Losing a national championship game 122 days after learning the season was canceled was a wild, anxious and largely unenjoyable ride. Waiting each week until Friday to learn if Saturday would be canceled is no way to enjoy college football. Receiving embargoed lists of unavailable contact-traced or Covid-positive players from Ohio State early on game mornings still feels surreal.
But a football season without a Michigan outcome was a whole new kind of emptiness. At least losing that game comes with a degree of closure.
A fully-intact roster with an entire season under its belt might have made a difference for the Buckeyes against Alabama, but that merits less revisitation than the bad bounces against Clemson. Ohio State didn’t play Michigan. That still feels more hollow than losing to the Crimson Tide with a skeleton crew.
(280)
Ohio State loses to Michigan for the first time in a decade, a year after the canceled date.
The Buckeyes have not earned a set of Gold Pants since 2019, and the last time they were able to hold a traditional Gold Pants ceremony Urban Meyer addressed the team.
Ohio State football been out of alignment since November 30, 2019.
One abbreviated B1G title and two major bowl wins since the pandemic began is still the envy of the conference, but Ohio State hasn't gone this many days without a win over Michigan since prior to 9/11.

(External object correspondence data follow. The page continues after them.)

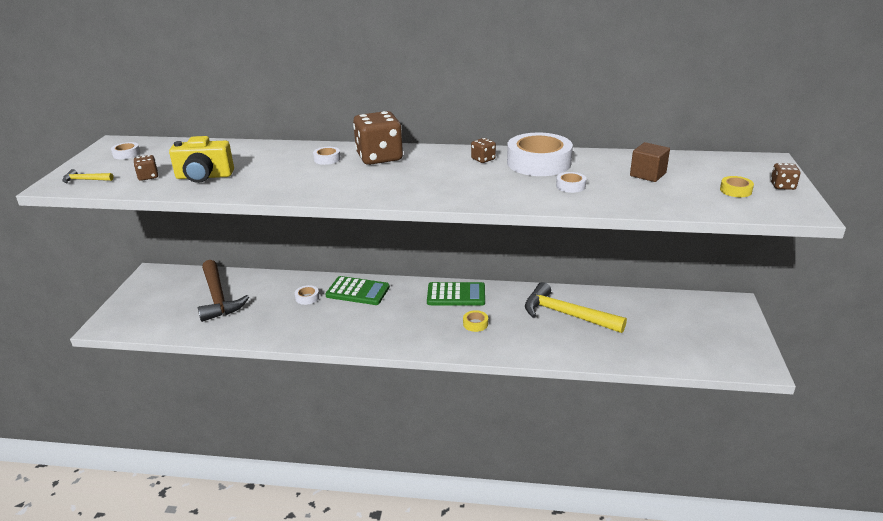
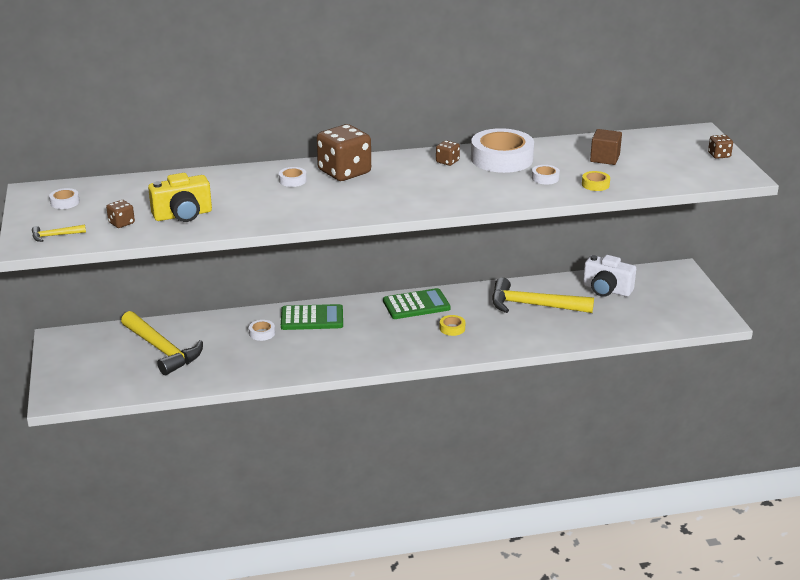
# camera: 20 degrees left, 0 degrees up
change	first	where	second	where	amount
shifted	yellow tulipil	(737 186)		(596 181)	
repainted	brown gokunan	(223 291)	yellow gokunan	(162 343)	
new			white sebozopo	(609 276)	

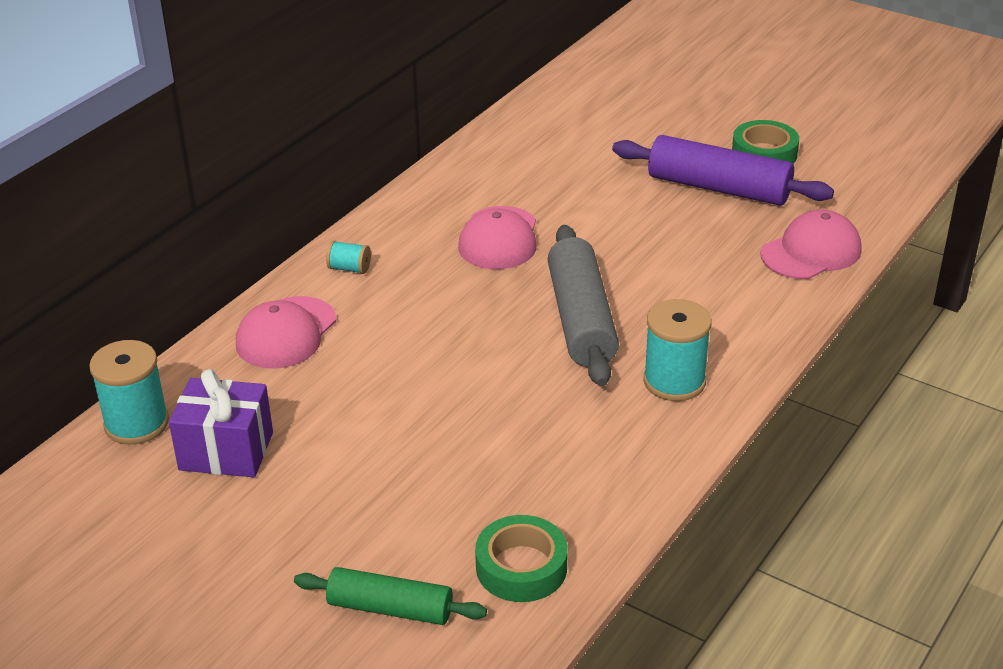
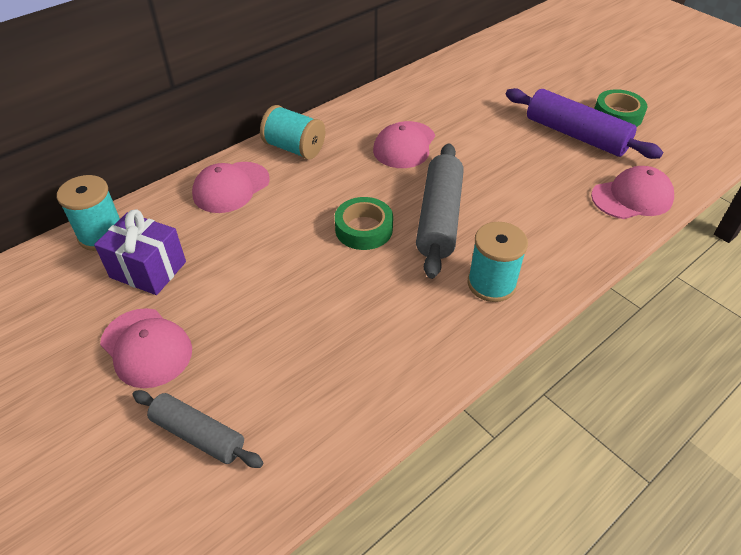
# camera: 15 degrees right, 10 degrees up
change	first	where	second	where	amount
scaled	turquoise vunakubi	(348 257)		(292 132)	x1.96
shifted	green tulipil	(521 558)		(364 223)	
repainted	green gulebumun	(390 596)	grey gulebumun	(197 429)	
new			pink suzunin	(146 348)	

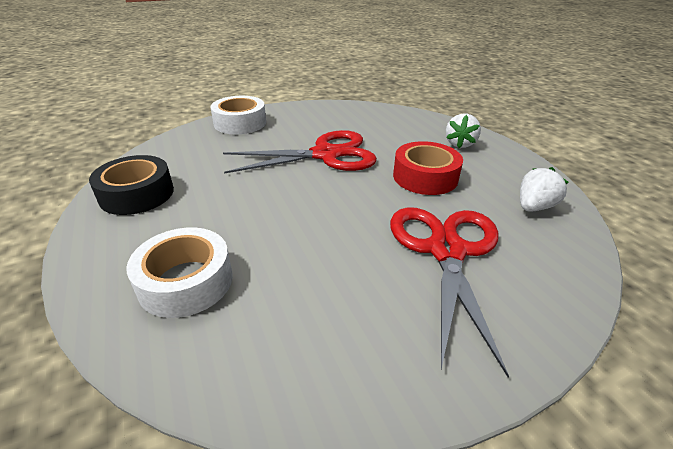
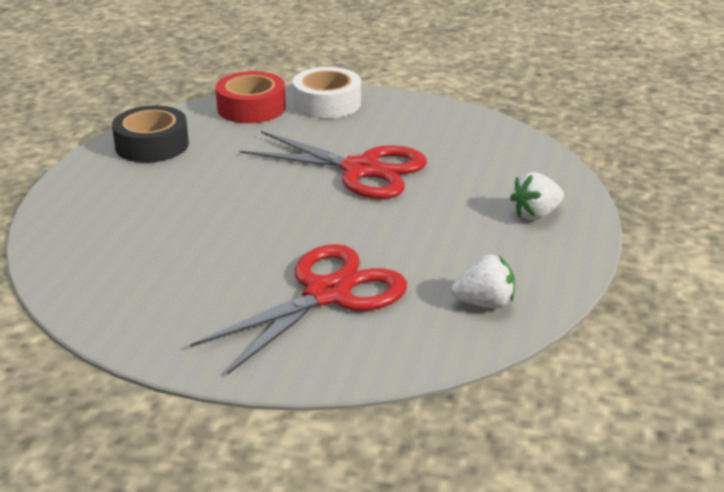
# camera: 40 degrees right, 5 degrees down
change	first	where	second	where	amount
shifted	red tulipil	(428 168)		(250 97)	
gone	white tulipil	(179 272)			

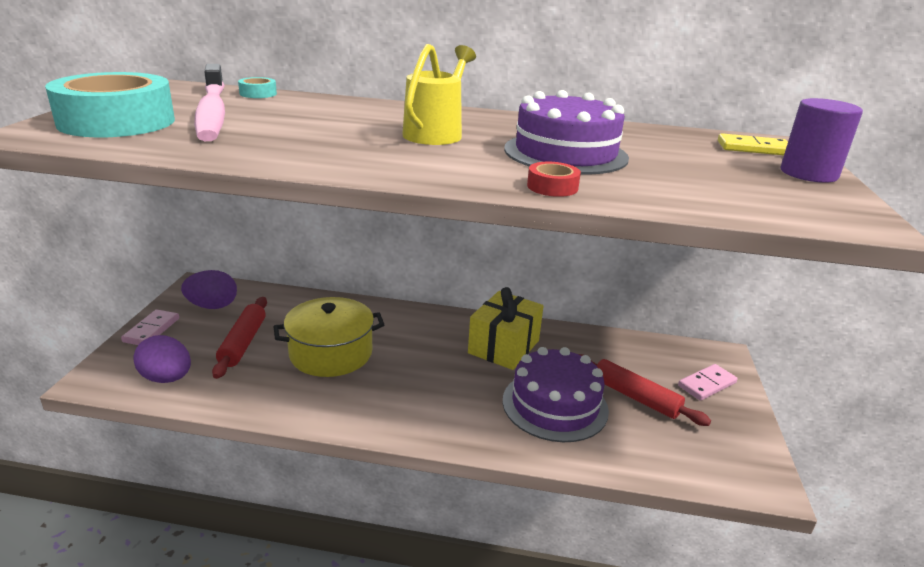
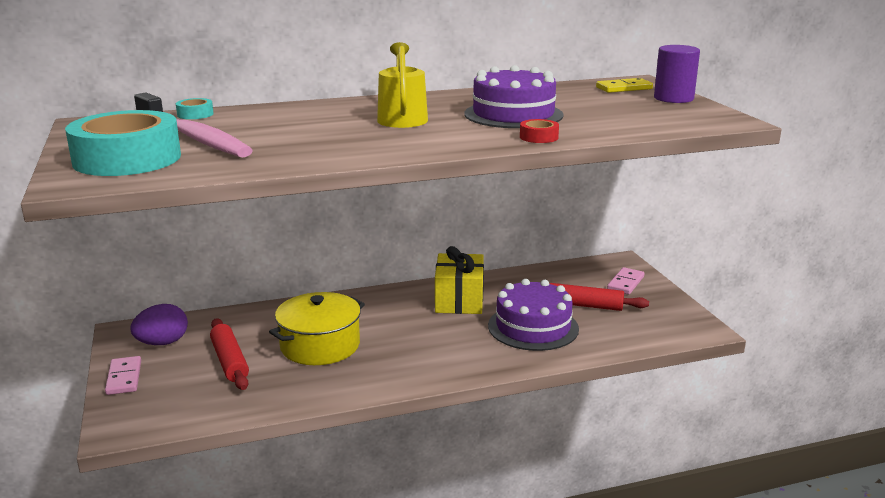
# camera: 25 degrees left, 5 degrees down
change	first	where	second	where	amount
gone	purple nenesu	(162 359)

There have been colder, lengthier droughts and stretches in program history. Buckeye fans are entering what is arguably a fourth gilded decade in a row and have very little to loathe in fall. The youngest ones have no concept of what sustained mediocrity is.
But in light of everything that's transpired since the morning after back in 2019, this is the warmth that could serve as symbolic closure for such a bizarre, maddening and tragic period - both during football season and all of the other ones too.
Beat Michigan, forever. It’s the most important game every year. Especially this year.